GIVEN PASSAGE:
Inclusion and Exclusion Criteria

A total of 34 930 weighted samples (32 620 unweighted samples) were included in the analysis. Children below 6 months age, records lacking age, weight, height were excluded

Variables and Measurement

Outcome variable

The outcome variable of this study was stunting. Children whose height-for-age Z (HAZ) score below minus 2 standard deviations (−2SD) from the median of the reference population were considered to be stunted.²⁴

Explanatory variables

The explanatory variables were selected based on an association with the outcome variable reported in the literature. Child sex (male, female), Child age (6-11, 12-23, 24-35, 36-47, and 48-59 months), type of birth (single/ multiple(twin), preceding birth interval (Less than 2 years, greater or equal to 2 years), diarrhea, cough, or fever in the 2 weeks before the survey (yes/no), anemia status (severe, moderate, mild, and not anemic) were considered as child-level variables. Head of the household (male, female), education status of both parents (no formal education, have formal education), family size (less than 5, greater or equal to 5), and wealth status (poor, middle, rich) were considered as household level variables. In the analysis, the variables at the child and household levels together represent the variables at the individual level. Community-level variables were residence (urban/rural), source of drinking water (not piped/piped), time to get drinking water (30 minutes or less, more than 30 min), and type of toilet (improved, unimproved).

Data Processing and Analysis

Using STATA software version 17.0, the pooled data were cleaned, recorded, and analyzed. Before conducting any statistical analysis, the data were weighted using the child individual sample weights, (v005/1 000 000), to ensure the representativeness of the survey and to inform STATA to take the sampling design into account when calculating standard errors to produce reliable statistical estimates. Weighted samples and frequencies are summarized using the table and figure. The pooled prevalence of stunting with a 95% confidence interval was reported.

DESCRIPTION OF THE TASK: Carry on the methods section of the childhood stunting study, starting after its last sentence.

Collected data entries
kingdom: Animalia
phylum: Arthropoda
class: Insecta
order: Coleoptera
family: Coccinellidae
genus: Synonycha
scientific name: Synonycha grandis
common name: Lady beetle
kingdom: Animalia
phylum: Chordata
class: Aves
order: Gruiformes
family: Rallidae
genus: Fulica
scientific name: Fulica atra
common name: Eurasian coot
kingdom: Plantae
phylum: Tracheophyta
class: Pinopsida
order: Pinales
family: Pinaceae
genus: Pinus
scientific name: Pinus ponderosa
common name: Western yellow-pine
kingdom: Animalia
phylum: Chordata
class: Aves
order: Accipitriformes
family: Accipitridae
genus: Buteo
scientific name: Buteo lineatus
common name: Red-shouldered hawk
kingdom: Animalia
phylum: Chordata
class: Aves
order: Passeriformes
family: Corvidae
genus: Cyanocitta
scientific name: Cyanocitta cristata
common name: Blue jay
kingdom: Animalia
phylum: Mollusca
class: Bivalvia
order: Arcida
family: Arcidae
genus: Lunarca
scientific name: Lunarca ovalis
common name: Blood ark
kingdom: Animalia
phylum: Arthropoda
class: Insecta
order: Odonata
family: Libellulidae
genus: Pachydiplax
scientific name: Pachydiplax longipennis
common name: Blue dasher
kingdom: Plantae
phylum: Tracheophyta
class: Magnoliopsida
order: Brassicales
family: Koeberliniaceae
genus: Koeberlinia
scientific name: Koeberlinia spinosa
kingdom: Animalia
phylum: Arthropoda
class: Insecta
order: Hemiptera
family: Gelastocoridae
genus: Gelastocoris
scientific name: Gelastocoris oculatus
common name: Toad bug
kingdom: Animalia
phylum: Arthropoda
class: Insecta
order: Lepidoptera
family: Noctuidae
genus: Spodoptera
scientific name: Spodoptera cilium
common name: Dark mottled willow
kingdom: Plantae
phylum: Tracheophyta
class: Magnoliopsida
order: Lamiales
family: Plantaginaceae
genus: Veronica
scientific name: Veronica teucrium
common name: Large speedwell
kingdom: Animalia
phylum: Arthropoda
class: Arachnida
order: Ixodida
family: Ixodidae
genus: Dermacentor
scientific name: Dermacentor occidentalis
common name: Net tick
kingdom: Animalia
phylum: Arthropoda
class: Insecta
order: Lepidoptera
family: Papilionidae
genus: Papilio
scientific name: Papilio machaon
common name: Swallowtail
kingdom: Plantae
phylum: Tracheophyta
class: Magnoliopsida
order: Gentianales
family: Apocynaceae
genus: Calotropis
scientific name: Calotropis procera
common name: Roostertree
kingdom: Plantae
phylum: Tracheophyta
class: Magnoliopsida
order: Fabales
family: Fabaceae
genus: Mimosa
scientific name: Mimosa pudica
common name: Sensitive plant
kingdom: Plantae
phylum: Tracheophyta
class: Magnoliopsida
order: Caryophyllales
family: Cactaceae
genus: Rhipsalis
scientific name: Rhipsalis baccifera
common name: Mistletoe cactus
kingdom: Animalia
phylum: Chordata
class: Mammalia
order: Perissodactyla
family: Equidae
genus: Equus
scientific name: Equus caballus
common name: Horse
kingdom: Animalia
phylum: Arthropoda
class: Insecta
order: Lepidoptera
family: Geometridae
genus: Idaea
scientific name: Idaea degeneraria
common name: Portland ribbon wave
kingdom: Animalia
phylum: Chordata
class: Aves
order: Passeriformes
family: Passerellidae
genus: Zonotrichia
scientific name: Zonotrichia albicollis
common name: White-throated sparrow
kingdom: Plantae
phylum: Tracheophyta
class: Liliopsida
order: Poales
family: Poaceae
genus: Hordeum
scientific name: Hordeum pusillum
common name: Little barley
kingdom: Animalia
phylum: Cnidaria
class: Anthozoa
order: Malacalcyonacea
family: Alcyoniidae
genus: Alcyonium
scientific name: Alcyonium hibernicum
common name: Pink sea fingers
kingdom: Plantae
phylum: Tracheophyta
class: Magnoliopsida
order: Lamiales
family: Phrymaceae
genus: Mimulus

RESULT OF THIS EXERCISE:
Multilevel mixed-effects logistic regression analyses were used to account for the clustering effect because the EDHS data was hierarchical where individuals in sampled households are nested within enumeration areas or clusters in the community. The variance between clusters was measured using the likelihood ratio, intra-cluster correlation coefficient (ICC), median odds ratio (MOR), and proportional change in variance (PCV).

Using ICC, the degree of heterogeneity, the proportion of the overall observed difference in child stunting that can be attributed to cluster variations was determined. To quantify the variation or heterogeneity in child stunting between clusters the MOR was used. The total variation in child stunting attributed to factors at the individual and community levels in the final model compared to the null model was measured using PCV. It is described elsewhere how to use the ICC²⁵ MOR and PCV formulas in detail.²⁶

Ethical Approval and Informed Consent

Ethical approval was obtained from MEASURE Demographic and Health Surveys (DHS) program after acceptance of a research proposal to use its survey datasets. Participant consent was not applicable because the study used secondary data.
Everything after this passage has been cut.